Theresa May set an (almost) appropriate tone, which was quite enough. Hearing MP after MP reciting a speech that is virtually identical to the previous speeches of right honourable friend after right honourable friend, one loses hope. Even those that desperately tried (and failed) to add an original thought to the recipe managed to trip themselves up.
When Jeremy Corbyn tried to commiserate with the injured French schoolchildren he couldn’t pronounce Concarneau. Then he announced that we wouldn’t be ‘cowered’, as if he was studiously avoiding the word ‘cowed’ with its unfortunate cattle resonances. (Not that he actually was doing anything quite so clever. He just thought ‘cowered’ was the right word.)
Everyone insisted they wouldn’t be divided and that terrorists wouldn’t make us change our ways of life. Keep calm and carry on and don’t mention the war.
Theresa May spoke about the shared values of free people, but she made it sound like ‘three people”, which made me wonder whether I was dreaming or whether it had actually turned into a full-blown farce.
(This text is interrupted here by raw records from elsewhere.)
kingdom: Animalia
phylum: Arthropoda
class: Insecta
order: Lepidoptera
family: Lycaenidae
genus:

Michael Fallon said something about the pointlessness or fruitlessness of murdering “completely innocent people”, apparently forgetting that one of ISIS’s pet objectives is putting the kibosh on tourism. Remember Tunisia?
I wondered if Andrew Mitchell felt any pangs. Surely he might think it puts the whole policemen-gates-bike pantomime into perspective.
Laura K was reprimanded by a former security services expert on the Daily Politics for making prematurely disparaging remarks about the police. Her scoop about NICs must have gone to her head.
The last thing I want to hear is Harriet Harman yakking on about Islamophobia.
There’s a virtue-signal graphic doing the rounds, which I wholeheartedly approve of - but with reservations about No 4. where the image from Tel Aviv ‘lit up in solidarity’ is concerned.
I found it quite moving. Particularly because here in the UK we obviously aren’t ready to reciprocate that sentiment.